Hiram grinned at her. “I suppose that’s possible, but then again, the man does seem quite eager to see you. And a bit nervous. If you ask me,” Hiram added.
Aggie reached over and touched her hand across the table. “Sweetheart, you have worked hard over the last two years to put your best foot forward. Why don’t you focus on showing the sheriff what you’ve learned. Surprise him. Make a good first impression.”
Charity nodded in agreement and grinned. “I will definitely do my best to make an impression. A good one,” she added.
Hiram pulled her chair out for her to stand. “Aggie and I shall linger here over dessert so you may have the parlor to yourself.”
“Thank you. To both of you. For everything.” Charity felt her throat constrict with emotion. These two dear people had taken in four orphaned young women and treated them as their very own kin. They were truly the family Charity, and her adopted sisters, had ever know
n and she loved them so much.
Charity smoothed her skirt and inhaled another deep breath for courage. Usually, she wasn’t afraid of anything, but she was afraid of Miles Grayson if only because he had to power to break her heart. Again.
She took her time getting to the parlor. The old Charity would have tackled the man the minute he walked through the front door. But the new, and improved Charity, had learned a few off-curriculum lessons during her education at Mrs. Fitzgerald’s prestigious finishing school. Her classmates had been very enlightening behind closed doors after lights out.

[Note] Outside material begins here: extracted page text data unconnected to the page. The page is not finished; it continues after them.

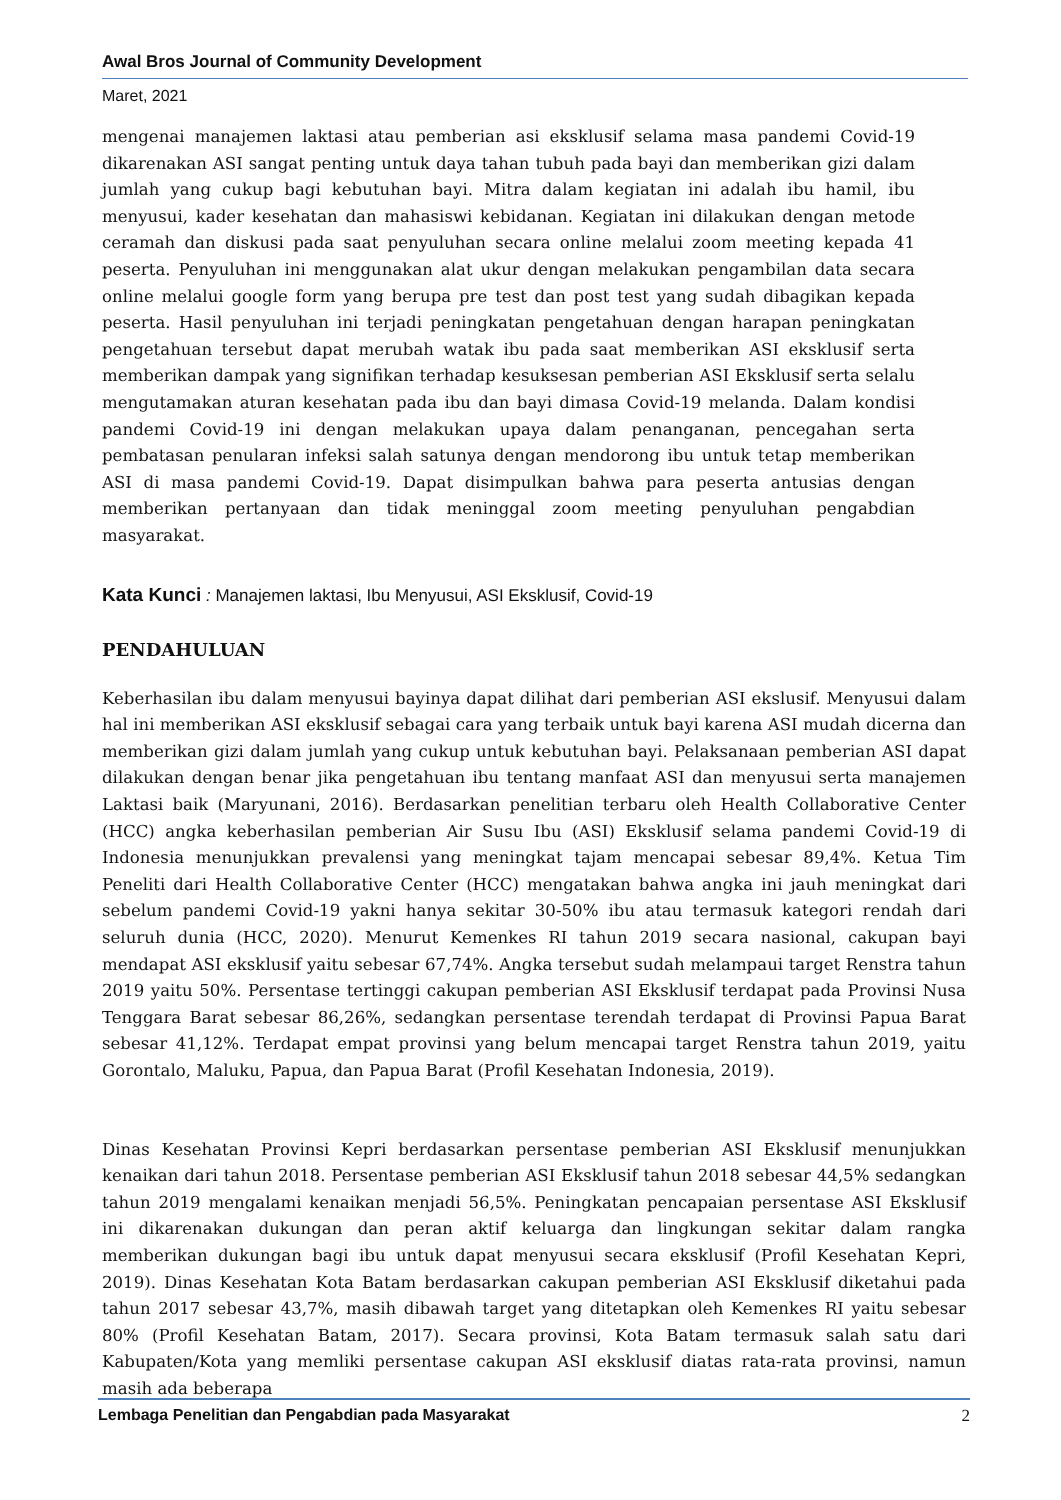Awal Bros Journal of Community Development
Maret, 2021
mengenai manajemen laktasi atau pemberian asi eksklusif selama masa pandemi Covid-19 dikarenakan ASI sangat penting untuk daya tahan tubuh pada bayi dan memberikan gizi dalam jumlah yang cukup bagi kebutuhan bayi. Mitra dalam kegiatan ini adalah ibu hamil, ibu menyusui, kader kesehatan dan mahasiswi kebidanan. Kegiatan ini dilakukan dengan metode ceramah dan diskusi pada saat penyuluhan secara online melalui zoom meeting kepada 41 peserta. Penyuluhan ini menggunakan alat ukur dengan melakukan pengambilan data secara online melalui google form yang berupa pre test dan post test yang sudah dibagikan kepada peserta. Hasil penyuluhan ini terjadi peningkatan pengetahuan dengan harapan peningkatan pengetahuan tersebut dapat merubah watak ibu pada saat memberikan ASI eksklusif serta memberikan dampak yang signifikan terhadap kesuksesan pemberian ASI Eksklusif serta selalu mengutamakan aturan kesehatan pada ibu dan bayi dimasa Covid-19 melanda. Dalam kondisi pandemi Covid-19 ini dengan melakukan upaya dalam penanganan, pencegahan serta pembatasan penularan infeksi salah satunya dengan mendorong ibu untuk tetap memberikan ASI di masa pandemi Covid-19. Dapat disimpulkan bahwa para peserta antusias dengan memberikan pertanyaan dan tidak meninggal zoom meeting penyuluhan pengabdian masyarakat.
Kata Kunci : Manajemen laktasi, Ibu Menyusui, ASI Eksklusif, Covid-19
PENDAHULUAN
Keberhasilan ibu dalam menyusui bayinya dapat dilihat dari pemberian ASI ekslusif. Menyusui dalam hal ini memberikan ASI eksklusif sebagai cara yang terbaik untuk bayi karena ASI mudah dicerna dan memberikan gizi dalam jumlah yang cukup untuk kebutuhan bayi. Pelaksanaan pemberian ASI dapat dilakukan dengan benar jika pengetahuan ibu tentang manfaat ASI dan menyusui serta manajemen Laktasi baik (Maryunani, 2016). Berdasarkan penelitian terbaru oleh Health Collaborative Center (HCC) angka keberhasilan pemberian Air Susu Ibu (ASI) Eksklusif selama pandemi Covid-19 di Indonesia menunjukkan prevalensi yang meningkat tajam mencapai sebesar 89,4%. Ketua Tim Peneliti dari Health Collaborative Center (HCC) mengatakan bahwa angka ini jauh meningkat dari sebelum pandemi Covid-19 yakni hanya sekitar 30-50% ibu atau termasuk kategori rendah dari seluruh dunia (HCC, 2020). Menurut Kemenkes RI tahun 2019 secara nasional, cakupan bayi mendapat ASI eksklusif yaitu sebesar 67,74%. Angka tersebut sudah melampaui target Renstra tahun 2019 yaitu 50%. Persentase tertinggi cakupan pemberian ASI Eksklusif terdapat pada Provinsi Nusa Tenggara Barat sebesar 86,26%, sedangkan persentase terendah terdapat di Provinsi Papua Barat sebesar 41,12%. Terdapat empat provinsi yang belum mencapai target Renstra tahun 2019, yaitu Gorontalo, Maluku, Papua, dan Papua Barat (Profil Kesehatan Indonesia, 2019).
Dinas Kesehatan Provinsi Kepri berdasarkan persentase pemberian ASI Eksklusif menunjukkan kenaikan dari tahun 2018. Persentase pemberian ASI Eksklusif tahun 2018 sebesar 44,5% sedangkan tahun 2019 mengalami kenaikan menjadi 56,5%. Peningkatan pencapaian persentase ASI Eksklusif ini dikarenakan dukungan dan peran aktif keluarga dan lingkungan sekitar dalam rangka memberikan dukungan bagi ibu untuk dapat menyusui secara eksklusif (Profil Kesehatan Kepri, 2019). Dinas Kesehatan Kota Batam berdasarkan cakupan pemberian ASI Eksklusif diketahui pada tahun 2017 sebesar 43,7%, masih dibawah target yang ditetapkan oleh Kemenkes RI yaitu sebesar 80% (Profil Kesehatan Batam, 2017). Secara provinsi, Kota Batam termasuk salah satu dari Kabupaten/Kota yang memliki persentase cakupan ASI eksklusif diatas rata-rata provinsi, namun masih ada beberapa
Lembaga Penelitian dan Pengabdian pada Masyarakat 2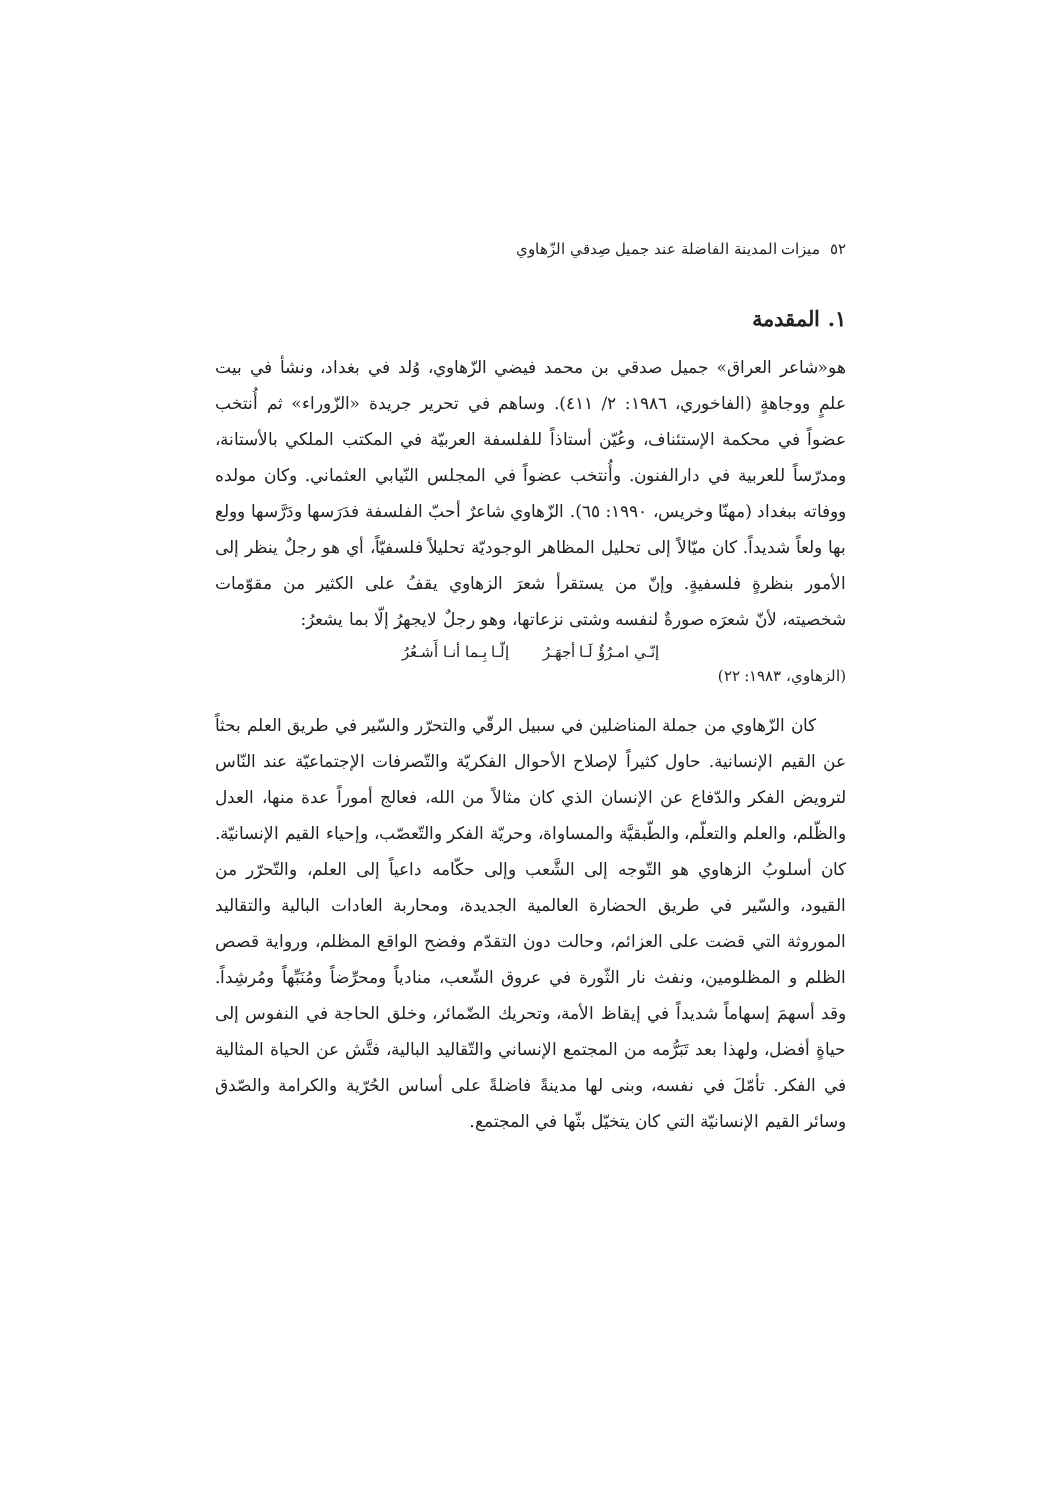٥٢ ميزات المدينة الفاضلة عند جميل صِدقي الزّهاوي
١. المقدمة
هو«شاعر العراق» جميل صدقي بن محمد فيضي الزّهاوي، وُلد في بغداد، ونشأ في بيت علمٍ ووجاهةٍ (الفاخوري، ١٩٨٦: ٢/ ٤١١). وساهم في تحرير جريدة «الزّوراء» ثم أُنتخب عضواً في محكمة الإستئناف، وعُيّن أستاذاً للفلسفة العربيّة في المكتب الملكي بالأستانة، ومدرّساً للعربية في دارالفنون. وأُنتخب عضواً في المجلس النّيابي العثماني. وكان مولده ووفاته ببغداد (مهنّا وخريس، ١٩٩٠: ٦٥). الزّهاوي شاعرٌ أحبّ الفلسفة فدَرَسها ودَرَّسها وولع بها ولعاً شديداً. كان ميّالاً إلى تحليل المظاهر الوجوديّة تحليلاً فلسفيّاً، أي هو رجلٌ ينظر إلى الأمور بنظرةٍ فلسفيةٍ. وإنّ من يستقرأ شعرَ الزهاوي يقفُ على الكثير من مقوّمات شخصيته، لأنّ شعرَه صورةٌ لنفسه وشتى نزعاتها، وهو رجلٌ لايجهرُ إلّا بما يشعرُ:
إنّـي امـرُؤٌ لَـا أجهَـرُ إلّـا بِـما أنـا أَشـعُرُ
(الزهاوي، ١٩٨٣: ٢٢)
كان الزّهاوي من جملة المناضلين في سبيل الرقّي والتحرّر والسّير في طريق العلم بحثاً عن القيم الإنسانية. حاول كثيراً لإصلاح الأحوال الفكريّة والتّصرفات الإجتماعيّة عند النّاس لترويض الفكر والدّفاع عن الإنسان الذي كان مثالاً من الله، فعالج أموراً عدة منها، العدل والظّلم، والعلم والتعلّم، والطّبقيَّة والمساواة، وحريّة الفكر والتّعصّب، وإحياء القيم الإنسانيّة. كان أسلوبُ الزهاوي هو التّوجه إلى الشَّعب وإلى حكّامه داعياً إلى العلم، والتّحرّر من القيود، والسّير في طريق الحضارة العالمية الجديدة، ومحاربة العادات البالية والتقاليد الموروثة التي قضت على العزائم، وحالت دون التقدّم وفضح الواقع المظلم، ورواية قصص الظلم و المظلومين، ونفث نار الثّورة في عروق الشّعب، منادياً ومحرِّضاً ومُنَبِّهاً ومُرشِداً. وقد أسهمَ إسهاماً شديداً في إيقاظ الأمة، وتحريك الضّمائر، وخلق الحاجة في النفوس إلى حياةٍ أفضل، ولهذا بعد تَبَرُّمه من المجتمع الإنساني والتّقاليد البالية، فتَّش عن الحياة المثالية في الفكر. تأمّلَ في نفسه، وبنى لها مدينةً فاضلةً على أساس الحُرّية والكرامة والصّدق وسائر القيم الإنسانيّة التي كان يتخيّل بثّها في المجتمع.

Her soft leather shoes made it possible to approach the parlor door without giving away her presence. It gave her a moment to study her heart’s desire without him knowing that she did.
And, there he was in all his handsome maleness. He stood near the fireplace studying a figurine on a shelf. Her heart skipped a beat and fluttered against her ribs. He was so damned handsome.
The old Charity would have stomped across the room, backed him into a corner, and kissed him right on the mouth. And the new Charity wanted to do that too, but she had learned the art of self-restraint and she would use it to get what she wanted if it killed them both.
“Hello, Sheriff Grayson. To what do I owe the pleasure of your visit this evening?” She stood in the doorway and waited for him to notice her.
He whirled at the sound of her voice and the figurine he had been studying slipped from his fingers and shattered to the floor.
“I’m sorry, I…” He faltered. Charity had always known he was skittish around her, but he seemed a lot more than skittish at present. He seemed down right nervous. Just like Hiram had said he was. Interesting. She hadn’t seen this side of the stoic lawman before. And she liked it. A lot.
She glided into the parlor and glanced at the broken figurine on the floor. “Please don't give it another thought, sheriff. I’ll ask Sarah to clean it up later. Sit.”
The man remained motionless. “Why don’t you take that chair and I’ll sit over here on the settee.” She enunciated every syllable while she took her seat. She gestured to the chair across from her. “Please. Sit.”